We were walking through the fields near his house, and I told him about how, after our friend Zoe died, I started wondering if God was real. And he said, “I wonder that most days.”
Who told us certainty was a virtue?
I can’t tell you how many times I have thought about that deacon’s statement in the last decade; “99 percent sure”?
Try, like, three.
That thought would have terrified me years ago. I’m not sure I was ever more certain than I am now, but I was convinced I had to be.
That three percent usually shows up when I’m standing in the woods, watching the sunlight diffuse through the leaves of a silver birch. Or sometimes when I’m in child’s pose on my yoga mat, my palms facing the sky in surrender. Or at the kitchen table, with empty wine glasses and plates scraped clean, the twinkling eyes of my friends reflecting the candlelight. Or in the warm breath of one of my children on my shoulder on the nights they make their way into my bed.

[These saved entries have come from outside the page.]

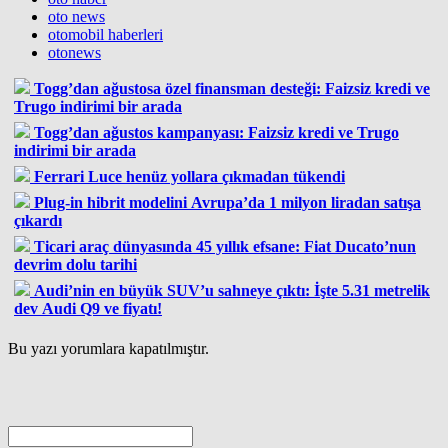
oto news
otomobil haberleri
otonews
Togg’dan ağustosa özel finansman desteği: Faizsiz kredi ve
Trugo indirimi bir arada
Togg’dan ağustos kampanyası: Faizsiz kredi ve Trugo
indirimi bir arada
Ferrari Luce henüz yollara çıkmadan tükendi
Plug-in hibrit modelini Avrupa’da 1 milyon liradan satışa
çıkardı
Ticari araç dünyasında 45 yıllık efsane: Fiat Ducato’nun
devrim dolu tarihi
Audi’nin en büyük SUV’u sahneye çıktı: İşte 5.31 metrelik
dev Audi Q9 ve fiyatı!
Bu yazı yorumlara kapatılmıştır.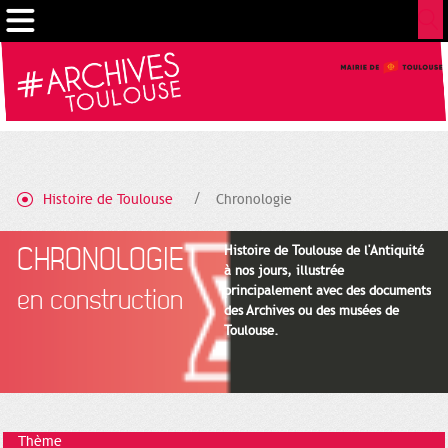
Gestion de vos préférences sur les cookies
Histoire de Toulouse
Chronologie
CHRONOLOGIE
Histoire de Toulouse de l'Antiquité
à nos jours, illustrée
principalement avec des documents
en construction
des Archives ou des musées de
Toulouse.
Thème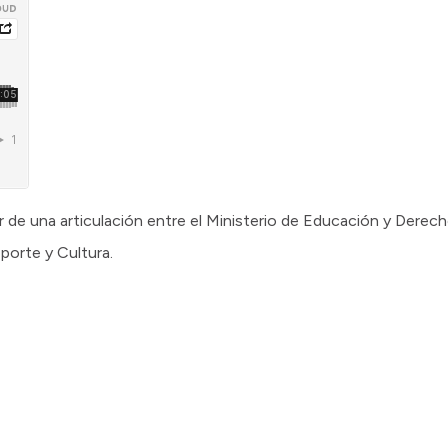
r de una articulación entre el Ministerio de Educación y Dere
porte y Cultura.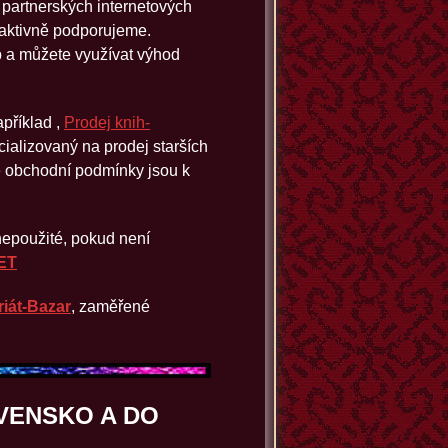
ť partnerských internetových
 aktivně podporujeme.
p a můžete využívat výhod
příklad ,
Prodej knih-
ializovaný na prodej starších
é obchodní podmínky jsou k
nepoužité, pokud není
NET
riát‑Bazar
, zaměřené
OVENSKO A DO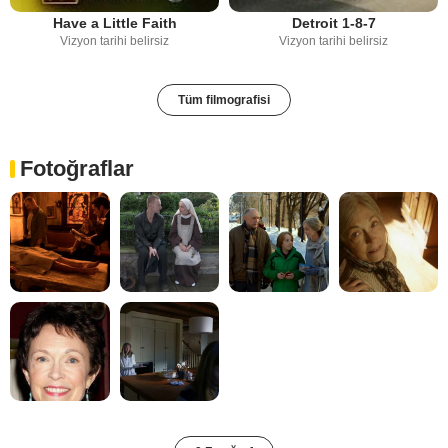
Have a Little Faith
Detroit 1-8-7
Vizyon tarihi belirsiz
Vizyon tarihi belirsiz
Tüm filmografisi
Fotoğraflar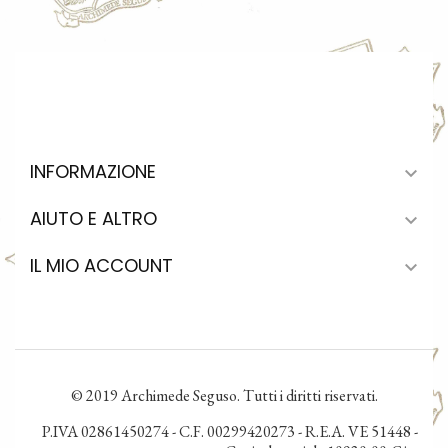
INFORMAZIONE

AIUTO E ALTRO

IL MIO ACCOUNT

© 2019 Archimede Seguso. Tutti i diritti riservati.
P.IVA 02861450274 - C.F. 00299420273 - R.E.A. VE 51448 -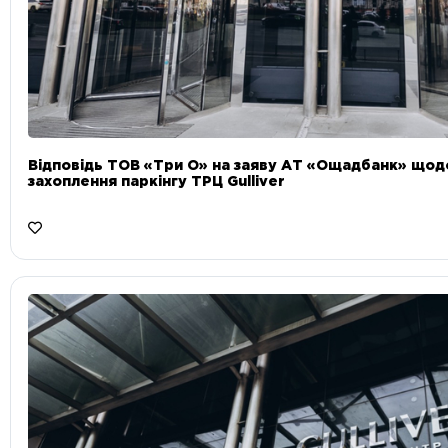
Відповідь ТОВ «Три О» на заяву АТ «Ощадбанк» що
захоплення паркінгу ТРЦ Gulliver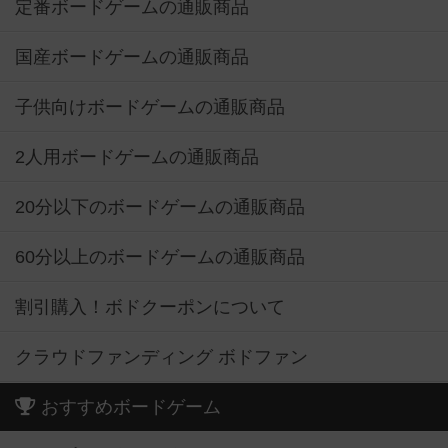
定番ボードゲームの通販商品
国産ボードゲームの通販商品
子供向けボードゲームの通販商品
2人用ボードゲームの通販商品
20分以下のボードゲームの通販商品
60分以上のボードゲームの通販商品
割引購入！ボドクーポンについて
クラウドファンディング ボドファン
おすすめボードゲーム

I thought if I just tried really hard, if I read the right books and listened to the right sermons; if I just kept “pressing in” (a favourite phrase of my charismatic community), then eventually I would get to this place where I was really, really 100% sure (I’d settle for 99) that God was real, and, maybe more importantly, that I was Doing God Right, and all my fear and anxiety would dissolve in the light of my sureness.
But here is the twist in tale:
I let go of my need for certainty, and it healed me. I let go of my black-and-whites, of my idols of rightness, of blindly following the leader, of all the things I used to think were non-negotiables – opinions about Who Is Out and Who Is In, the Right Way to Experience God, and How to Be a Nice Girl…
I loosened my grip, and found myself in a place that’s spacious and expansive and true.
I have never been less certain; I have never been more at peace.